Сообщение Света » 14:46:33, Воскресенье 22 Апрель 2007

вот еще :P

Глава XXII
«Если сомневаешься, где остановиться,— гласил один из любимых афоризмов Айседоры,— всегда иди в лучший отель». Прибыв в Париж с тем, что осталось от суммы, взятой взаймы у Л., она и Есенин отправились прямиком в отель «Крийон». Дом на улице деля-Помп был сдан на шесть месяцев одной американке, так что не было возможности въехать туда, по крайней мере, еще месяц.
Возвращение в Париж, в Европу,— это было уже слишком для Есенина. Он сразу же попытался утопить все свои воспоминания об Америке в вине, или, скорее, в водке. Но алкоголь, поглощаемый с его славянской неумеренностью, вместо того чтобы приносить забвение, пробуждал всех его демонов. Подобно маньяку, он ворвался однажды ночью в свою спальню в отеле «Крийон» и сокрушил вдребезги все зеркала, рамы и двери. С трудом он был усмирен полицией и доставлен в ближайший участок.
С каким ликованием американские газеты в Париже ухватились за эту сенсационную новость! Как они изощрялись в фантастических подробностях! Но Айседора выступила как преданная защитница своего мужа. И, поскольку во Франции имеется закон, дающий любому, чье имя было упомянуто в газете или журнале, право ответить в любой форме, с условием последующего опубликования ответа на том же месте и тем же шрифтом, что и в оспариваемой статье или заявлении, то Айседора написала в американские газеты, издаваемые в Париже, «Трибюн» и «Геральд».
Далее она написала письмо в парижское издание «Нью-Йорк Геральд»:
«Дорогие сэры,
Я обращаюсь к закону и прошу вас исправить некоторые ошибки в статье, напечатанной на первой странице в «Нью-Йорк Геральд» вчера, 16 февраля.
Вы утверждаете, что мой муж Сергей Александрович Есенин вернулся в наш номер в отеле «Крийон» и затем, перебив все в номере, швырял предметами в туалетный столик и в меня. Это неправда, как может подтвердить ночной портье в «Крийоне». Я вышла из отеля сразу же
после прихода Есенина в сопровождении моей подруги мадам Говард Перч с тем, чтобы позвать для оказания помощи Есенину доктора Жюля Маркуса. Припадки бешенства которыми страдает Есенин, обусловлены не одним лишь алкоголем, но частично являются результатом контузии, полученной во время войны; ужасные лишения и страдания во время революции привели к нынешнему обострению; вдобавок случилось заражение крови, вызванное употреблением подпольного виски в Америке,— о чем у меня есть документ, выданный знаменитым врачом из Нью-Йорка, который лечил Есенина во время нескольких подобных обострений в этом городе и который предупреждал меня о необходимости в случае рецидивов немедленно вызывать врача.
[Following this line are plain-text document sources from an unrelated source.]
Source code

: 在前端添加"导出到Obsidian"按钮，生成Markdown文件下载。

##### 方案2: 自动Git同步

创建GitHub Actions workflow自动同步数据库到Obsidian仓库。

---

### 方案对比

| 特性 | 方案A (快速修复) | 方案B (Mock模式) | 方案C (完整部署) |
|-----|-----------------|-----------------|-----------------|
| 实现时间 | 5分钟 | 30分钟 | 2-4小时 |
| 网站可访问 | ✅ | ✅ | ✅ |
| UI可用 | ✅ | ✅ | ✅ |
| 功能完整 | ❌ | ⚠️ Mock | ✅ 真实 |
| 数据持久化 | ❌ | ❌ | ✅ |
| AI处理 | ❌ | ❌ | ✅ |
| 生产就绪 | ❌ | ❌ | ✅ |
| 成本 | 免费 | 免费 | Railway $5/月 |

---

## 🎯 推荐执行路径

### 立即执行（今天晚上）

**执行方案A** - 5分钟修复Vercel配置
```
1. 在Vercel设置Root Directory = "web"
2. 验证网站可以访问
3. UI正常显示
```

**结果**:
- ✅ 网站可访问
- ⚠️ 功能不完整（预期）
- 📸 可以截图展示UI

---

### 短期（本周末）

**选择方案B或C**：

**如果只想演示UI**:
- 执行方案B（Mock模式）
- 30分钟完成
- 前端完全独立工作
Есенин — одна из многих жертв американского «сухого закона», о которых сообщается ежедневно,— случаи смерти, потери зрения или рассудка.
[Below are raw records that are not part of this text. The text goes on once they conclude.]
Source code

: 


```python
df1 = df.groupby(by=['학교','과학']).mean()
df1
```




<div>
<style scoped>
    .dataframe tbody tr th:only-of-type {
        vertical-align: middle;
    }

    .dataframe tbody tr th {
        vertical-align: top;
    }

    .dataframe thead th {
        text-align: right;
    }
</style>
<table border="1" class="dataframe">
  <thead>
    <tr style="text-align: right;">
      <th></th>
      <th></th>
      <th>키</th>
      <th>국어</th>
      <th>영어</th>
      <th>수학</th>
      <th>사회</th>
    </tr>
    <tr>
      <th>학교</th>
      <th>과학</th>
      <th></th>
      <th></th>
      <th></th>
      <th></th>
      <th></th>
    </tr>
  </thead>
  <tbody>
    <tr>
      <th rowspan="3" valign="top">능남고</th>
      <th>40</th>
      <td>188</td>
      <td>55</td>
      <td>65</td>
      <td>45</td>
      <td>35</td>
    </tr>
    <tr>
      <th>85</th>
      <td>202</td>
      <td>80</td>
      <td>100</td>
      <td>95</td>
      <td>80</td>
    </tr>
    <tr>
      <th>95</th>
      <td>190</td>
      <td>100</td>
Когда мадам Перч и я вернулись в «Крийон» с доктором Маркусом, Есенина уже увели из отеля. Я пишу это из чувства справедливости по отношению к Есенину, в адрес которого вы дважды допустили ложные утверждения, с тем, чтобы уязвить меня. Я знаю, что в обычаях американской журналистики делать посмешище из чужих бед и несчастий, но поистине молодой поэт, который с восемнадцати лет знал только ужасы войны, революции и голода, заслуживает скорее слез, нежели насмешек. Я думаю, все матери согласятся со мной. Сергей Есенин — большой поэт и в своем нормальном состоянии прекраснейший человек, обожаемый всеми своими друзьями. Как сказал мне о нем Горький, «со времен Гоголя и Пушкина у нас не было такого великого поэта, как Есенин. Увы, Гоголь скончался душевнобольным, и Пушкин был убит в молодом возрасте; судьбы поэтов отмечены печатью трагедии».
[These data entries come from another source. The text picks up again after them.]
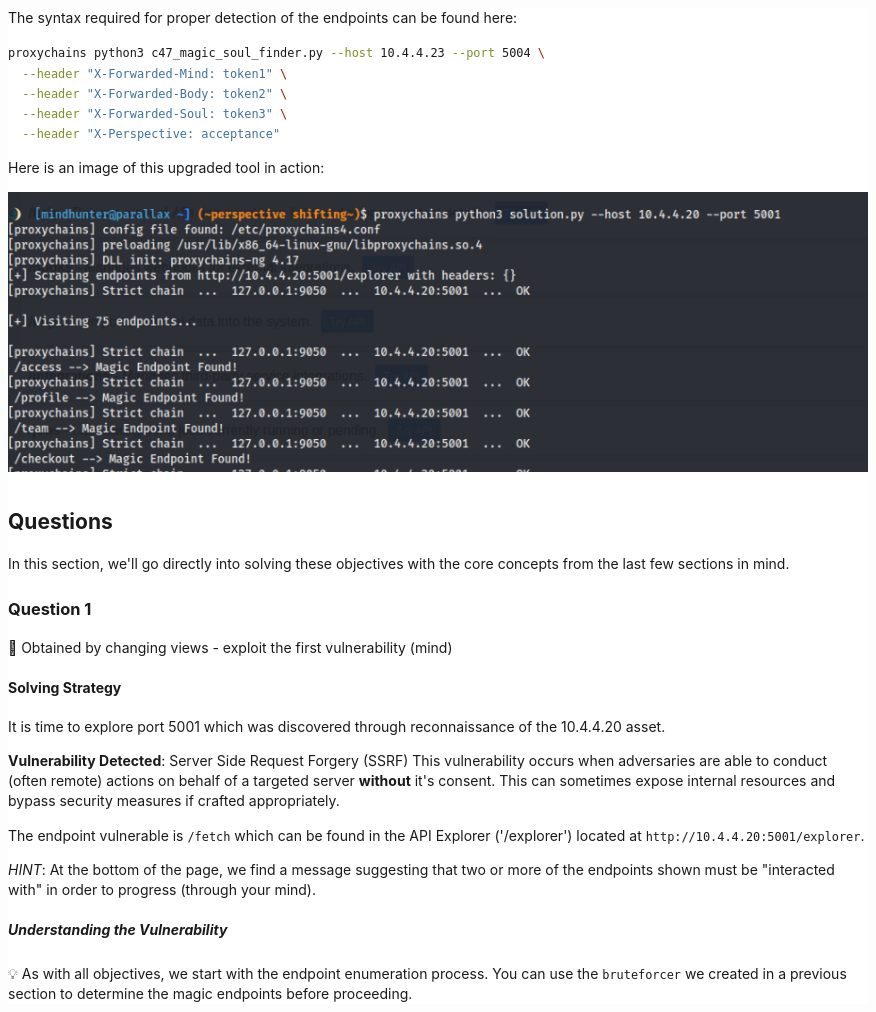 The syntax required for proper detection of the endpoints can be found here:

```bash
proxychains python3 c47_magic_soul_finder.py --host 10.4.4.23 --port 5004 \
  --header "X-Forwarded-Mind: token1" \
  --header "X-Forwarded-Body: token2" \
  --header "X-Forwarded-Soul: token3" \
  --header "X-Perspective: acceptance"
```

Here is an image of this upgraded tool in action:

![Image of bruteforcer in action](img/5000-BruteforcerVisual.png)

## Questions

In this section, we'll go directly into solving these objectives with the core concepts from the last few sections in mind.

### Question 1

🧠 Obtained by changing views - exploit the first vulnerability (mind)

#### Solving Strategy

It is time to explore port 5001 which was discovered through reconnaissance of the 10.4.4.20 asset.

**Vulnerability Detected**: Server Side Request Forgery (SSRF)
This vulnerability occurs when adversaries are able to conduct (often remote) actions on behalf of a targeted server **without** it's consent. This can sometimes expose internal resources and bypass security measures if crafted appropriately.

The endpoint vulnerable is `/fetch` which can be found in the API Explorer ('/explorer') located at `http://10.4.4.20:5001/explorer`. 

*HINT*: At the bottom of the page, we find a message suggesting that two or more of the endpoints shown must be "interacted with" in order to progress (through your mind).

##### Understanding the Vulnerability

 💡 As with all objectives, we start with the endpoint enumeration process. You can use the `bruteforcer` we created in a previous section to determine the magic endpoints before proceeding.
Во время нашего прошлого пребывания в Париже Есенин и я обедали с мадам Сесиль Сорель и многими другими друзьями, где обилие хороших французских вин лишь вызвало у Есенина хорошее настроение. Он восхищался Парижем и любил его, и часто восклицал: «Как прекрасно! Вот настоящая культура. Здесь все - красота!»
Можете себе представить, до какой степени случившееся опечалило и расстроило меня. Я вывезла Есенина из России, где условия его жизни были чудовищно трудными, чтобы сохранить его гений для мира. Он возвращается в Россию, чтобы сохранить свой рассудок, и я знаю, что многие сердца по всему миру будут молиться со мной, чтобы этот великий и наделенный богатым воображением поэт был бы спасен для своих будущих творений, исполненных Красоты, в которой мир столь нуждается.
Искренне, Айседора Дункан.

P. S. Между прочим, поскольку имя Джорджа Вашингтона является в Америке символом правдивости, почему вы утверждаете неправду, что на этом судне нельзя было достать виски? Есенин получал столько же низкопробного виски на этом судне, сколько он имел в любом другом месте в Америке, в каждом городе, куда бы мы ни попадали, постоянно доставлявшегося ему сотнями продавцов этой отравы.
Да здравствует правда!
Да здравствует французское благоразумие!
И хорошие вина Франции!
А. Д.».

Из «Крийона», где управляющий с холодной вежливостью объявил ей, что присутствие ее печально известного спутника является нежелательным, Айседора и ее подруга миссис Перч перебрались в «Рейнский отель». Затем с помощью нескольких влиятельных друзей им удалось вырвать буйного и несчастного поэта из лап полиции. Освободив Есенина, Айседора решила скрыться от надоедливых репортеров, уехав с ним в Версаль и остановившись там в отеле «Трианон». Но американских газетчиков с их острым нюхом было не так легко сбить со следа, и их газеты все продолжали заполнять свои страницы возней вокруг танцовщицы и ее мужа.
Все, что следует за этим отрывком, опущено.